▸ **DIRECTIONS**: Copy out word for word the part of the data that opens with the line containing "scientific name: Apeiba albiflora" and closes with the last line of the data, with both of those lines included.

▸ **RECORDS FOR THE EXERCISE**:
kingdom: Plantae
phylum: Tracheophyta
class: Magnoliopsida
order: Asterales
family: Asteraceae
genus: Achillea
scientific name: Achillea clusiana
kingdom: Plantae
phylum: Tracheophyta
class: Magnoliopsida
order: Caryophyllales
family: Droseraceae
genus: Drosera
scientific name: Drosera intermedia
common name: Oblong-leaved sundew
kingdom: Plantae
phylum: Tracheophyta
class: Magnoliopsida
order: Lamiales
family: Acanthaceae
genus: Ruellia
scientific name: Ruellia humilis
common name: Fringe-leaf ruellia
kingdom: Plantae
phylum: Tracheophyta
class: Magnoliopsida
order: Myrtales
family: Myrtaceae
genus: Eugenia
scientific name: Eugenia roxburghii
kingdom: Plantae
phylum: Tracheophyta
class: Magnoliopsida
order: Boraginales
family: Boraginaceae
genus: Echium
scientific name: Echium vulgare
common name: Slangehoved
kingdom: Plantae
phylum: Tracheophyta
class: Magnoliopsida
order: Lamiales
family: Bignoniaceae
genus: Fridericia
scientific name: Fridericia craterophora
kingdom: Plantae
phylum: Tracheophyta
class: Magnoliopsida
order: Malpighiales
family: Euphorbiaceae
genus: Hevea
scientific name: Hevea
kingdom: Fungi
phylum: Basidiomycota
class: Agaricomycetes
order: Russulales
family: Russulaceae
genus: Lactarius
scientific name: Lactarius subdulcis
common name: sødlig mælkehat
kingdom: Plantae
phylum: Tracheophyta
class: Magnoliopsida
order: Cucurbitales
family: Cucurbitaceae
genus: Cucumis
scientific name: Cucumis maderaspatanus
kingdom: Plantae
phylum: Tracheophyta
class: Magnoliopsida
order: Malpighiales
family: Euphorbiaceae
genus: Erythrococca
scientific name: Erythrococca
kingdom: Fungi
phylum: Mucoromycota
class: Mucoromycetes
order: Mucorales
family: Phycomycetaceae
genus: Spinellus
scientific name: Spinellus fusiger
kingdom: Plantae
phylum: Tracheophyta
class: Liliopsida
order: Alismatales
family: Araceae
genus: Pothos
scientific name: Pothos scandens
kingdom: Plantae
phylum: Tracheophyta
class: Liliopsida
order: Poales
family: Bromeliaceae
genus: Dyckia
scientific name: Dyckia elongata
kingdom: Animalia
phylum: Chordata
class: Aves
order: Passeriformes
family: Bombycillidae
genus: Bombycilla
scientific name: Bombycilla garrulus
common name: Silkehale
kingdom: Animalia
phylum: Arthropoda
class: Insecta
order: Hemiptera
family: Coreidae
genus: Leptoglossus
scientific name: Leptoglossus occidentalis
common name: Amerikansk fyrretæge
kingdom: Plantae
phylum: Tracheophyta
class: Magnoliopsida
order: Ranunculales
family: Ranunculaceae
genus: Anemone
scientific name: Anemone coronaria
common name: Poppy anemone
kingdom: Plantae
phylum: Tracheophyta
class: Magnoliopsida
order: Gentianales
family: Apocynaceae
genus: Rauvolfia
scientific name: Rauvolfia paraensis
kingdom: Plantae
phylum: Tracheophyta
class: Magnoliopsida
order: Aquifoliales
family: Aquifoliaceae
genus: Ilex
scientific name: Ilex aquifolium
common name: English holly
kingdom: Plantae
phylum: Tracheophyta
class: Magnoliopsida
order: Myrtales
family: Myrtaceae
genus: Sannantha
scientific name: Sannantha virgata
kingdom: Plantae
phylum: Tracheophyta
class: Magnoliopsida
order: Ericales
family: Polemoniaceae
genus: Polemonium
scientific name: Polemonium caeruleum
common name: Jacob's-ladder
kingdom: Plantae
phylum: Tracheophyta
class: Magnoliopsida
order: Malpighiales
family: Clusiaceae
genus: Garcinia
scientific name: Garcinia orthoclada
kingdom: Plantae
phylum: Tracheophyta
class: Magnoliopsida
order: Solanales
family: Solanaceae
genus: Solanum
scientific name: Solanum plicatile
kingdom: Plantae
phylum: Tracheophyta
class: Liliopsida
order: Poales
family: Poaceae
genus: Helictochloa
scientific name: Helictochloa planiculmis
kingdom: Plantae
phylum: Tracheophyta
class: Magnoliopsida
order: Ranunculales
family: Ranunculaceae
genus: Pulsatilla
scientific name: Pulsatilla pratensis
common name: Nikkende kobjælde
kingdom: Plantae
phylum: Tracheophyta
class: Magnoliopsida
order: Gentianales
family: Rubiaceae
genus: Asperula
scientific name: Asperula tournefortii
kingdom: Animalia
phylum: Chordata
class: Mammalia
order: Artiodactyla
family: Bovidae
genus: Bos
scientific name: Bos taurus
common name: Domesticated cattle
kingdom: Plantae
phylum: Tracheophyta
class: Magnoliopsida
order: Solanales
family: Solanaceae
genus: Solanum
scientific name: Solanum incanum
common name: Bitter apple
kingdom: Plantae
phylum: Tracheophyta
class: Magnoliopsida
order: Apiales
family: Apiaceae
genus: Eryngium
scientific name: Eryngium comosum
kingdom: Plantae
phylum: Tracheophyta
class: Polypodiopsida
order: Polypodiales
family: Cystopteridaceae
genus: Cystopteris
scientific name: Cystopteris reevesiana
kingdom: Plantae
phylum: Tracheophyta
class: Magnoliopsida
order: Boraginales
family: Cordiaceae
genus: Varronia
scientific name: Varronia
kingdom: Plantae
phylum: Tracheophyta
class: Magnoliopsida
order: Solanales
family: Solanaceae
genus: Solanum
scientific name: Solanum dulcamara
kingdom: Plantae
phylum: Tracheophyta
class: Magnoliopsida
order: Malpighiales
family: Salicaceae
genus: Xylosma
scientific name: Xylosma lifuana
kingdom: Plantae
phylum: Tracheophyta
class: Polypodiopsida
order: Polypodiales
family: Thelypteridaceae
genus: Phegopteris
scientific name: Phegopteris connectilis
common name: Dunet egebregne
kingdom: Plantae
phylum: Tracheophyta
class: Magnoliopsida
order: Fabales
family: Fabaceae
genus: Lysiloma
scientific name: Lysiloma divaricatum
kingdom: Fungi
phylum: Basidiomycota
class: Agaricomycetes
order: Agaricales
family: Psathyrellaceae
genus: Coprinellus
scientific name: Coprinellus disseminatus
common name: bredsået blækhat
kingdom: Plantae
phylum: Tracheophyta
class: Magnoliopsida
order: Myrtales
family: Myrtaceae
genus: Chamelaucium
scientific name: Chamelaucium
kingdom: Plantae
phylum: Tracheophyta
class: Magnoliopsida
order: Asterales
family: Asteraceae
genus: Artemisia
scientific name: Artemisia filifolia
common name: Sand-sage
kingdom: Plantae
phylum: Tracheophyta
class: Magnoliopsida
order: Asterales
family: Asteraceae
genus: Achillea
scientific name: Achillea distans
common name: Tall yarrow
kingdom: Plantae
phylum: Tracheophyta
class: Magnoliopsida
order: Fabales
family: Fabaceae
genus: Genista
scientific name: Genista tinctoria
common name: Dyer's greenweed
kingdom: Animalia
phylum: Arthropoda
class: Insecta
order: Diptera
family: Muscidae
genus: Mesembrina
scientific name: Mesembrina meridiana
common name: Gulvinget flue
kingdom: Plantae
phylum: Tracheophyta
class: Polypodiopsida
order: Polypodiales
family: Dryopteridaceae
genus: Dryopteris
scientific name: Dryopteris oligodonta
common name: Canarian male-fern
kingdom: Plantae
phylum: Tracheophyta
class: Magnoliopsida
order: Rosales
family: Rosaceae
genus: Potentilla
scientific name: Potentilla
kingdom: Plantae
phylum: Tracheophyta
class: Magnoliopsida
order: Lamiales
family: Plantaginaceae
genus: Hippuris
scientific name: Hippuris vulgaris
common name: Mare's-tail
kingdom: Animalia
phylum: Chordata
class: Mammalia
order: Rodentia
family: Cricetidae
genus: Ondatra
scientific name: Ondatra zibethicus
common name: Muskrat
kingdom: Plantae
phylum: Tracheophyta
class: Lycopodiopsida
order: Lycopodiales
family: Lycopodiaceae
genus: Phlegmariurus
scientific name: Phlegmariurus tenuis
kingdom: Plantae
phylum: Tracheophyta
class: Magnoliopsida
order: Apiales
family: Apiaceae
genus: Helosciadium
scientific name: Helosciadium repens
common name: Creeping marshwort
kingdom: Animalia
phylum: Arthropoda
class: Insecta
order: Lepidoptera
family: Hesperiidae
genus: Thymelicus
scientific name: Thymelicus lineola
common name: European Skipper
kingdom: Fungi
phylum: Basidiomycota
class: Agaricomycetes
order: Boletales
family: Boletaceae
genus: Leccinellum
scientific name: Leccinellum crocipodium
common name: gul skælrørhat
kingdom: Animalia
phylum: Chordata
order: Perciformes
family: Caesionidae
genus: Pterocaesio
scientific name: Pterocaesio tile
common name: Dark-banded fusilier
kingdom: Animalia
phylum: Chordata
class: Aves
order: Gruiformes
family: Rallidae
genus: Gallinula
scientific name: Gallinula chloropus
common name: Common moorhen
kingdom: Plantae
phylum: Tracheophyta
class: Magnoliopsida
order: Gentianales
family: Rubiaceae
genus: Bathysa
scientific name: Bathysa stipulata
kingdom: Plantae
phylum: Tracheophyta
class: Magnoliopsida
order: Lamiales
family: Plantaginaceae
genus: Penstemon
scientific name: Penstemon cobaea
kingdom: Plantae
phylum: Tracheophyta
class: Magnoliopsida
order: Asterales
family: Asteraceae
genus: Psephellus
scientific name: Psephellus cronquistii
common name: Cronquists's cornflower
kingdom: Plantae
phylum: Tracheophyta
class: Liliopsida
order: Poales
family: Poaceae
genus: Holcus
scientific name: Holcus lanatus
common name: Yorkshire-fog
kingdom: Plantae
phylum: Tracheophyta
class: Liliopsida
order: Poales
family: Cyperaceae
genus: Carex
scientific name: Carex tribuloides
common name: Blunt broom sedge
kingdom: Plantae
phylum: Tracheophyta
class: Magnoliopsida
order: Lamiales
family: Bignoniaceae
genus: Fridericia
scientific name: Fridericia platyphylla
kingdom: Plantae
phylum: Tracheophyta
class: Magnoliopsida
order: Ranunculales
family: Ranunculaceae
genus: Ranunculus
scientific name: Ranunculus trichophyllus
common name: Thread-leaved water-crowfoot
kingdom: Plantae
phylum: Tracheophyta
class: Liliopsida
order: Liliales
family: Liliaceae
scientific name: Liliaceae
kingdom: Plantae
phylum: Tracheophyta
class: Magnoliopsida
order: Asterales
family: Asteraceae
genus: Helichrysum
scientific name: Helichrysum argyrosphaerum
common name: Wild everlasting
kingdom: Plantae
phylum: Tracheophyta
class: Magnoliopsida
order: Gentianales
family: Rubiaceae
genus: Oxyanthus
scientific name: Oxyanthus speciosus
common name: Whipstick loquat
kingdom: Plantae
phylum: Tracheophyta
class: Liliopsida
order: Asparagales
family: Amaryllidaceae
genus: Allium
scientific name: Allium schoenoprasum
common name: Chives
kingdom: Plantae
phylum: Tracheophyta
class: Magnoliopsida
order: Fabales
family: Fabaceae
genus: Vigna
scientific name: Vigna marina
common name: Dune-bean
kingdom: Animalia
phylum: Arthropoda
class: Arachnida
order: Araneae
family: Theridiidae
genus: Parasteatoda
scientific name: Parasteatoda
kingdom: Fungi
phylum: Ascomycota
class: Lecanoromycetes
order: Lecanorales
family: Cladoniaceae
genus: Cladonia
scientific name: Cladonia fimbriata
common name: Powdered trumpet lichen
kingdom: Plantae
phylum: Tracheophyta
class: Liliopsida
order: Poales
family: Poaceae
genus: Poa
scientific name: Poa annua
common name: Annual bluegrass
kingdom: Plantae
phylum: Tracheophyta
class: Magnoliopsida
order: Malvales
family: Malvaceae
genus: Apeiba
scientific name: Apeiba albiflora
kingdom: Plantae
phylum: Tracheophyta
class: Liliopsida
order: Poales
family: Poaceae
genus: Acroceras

▸ **OUTPUT FOR THIS TASK**:
scientific name: Apeiba albiflora
kingdom: Plantae
phylum: Tracheophyta
class: Liliopsida
order: Poales
family: Poaceae
genus: Acroceras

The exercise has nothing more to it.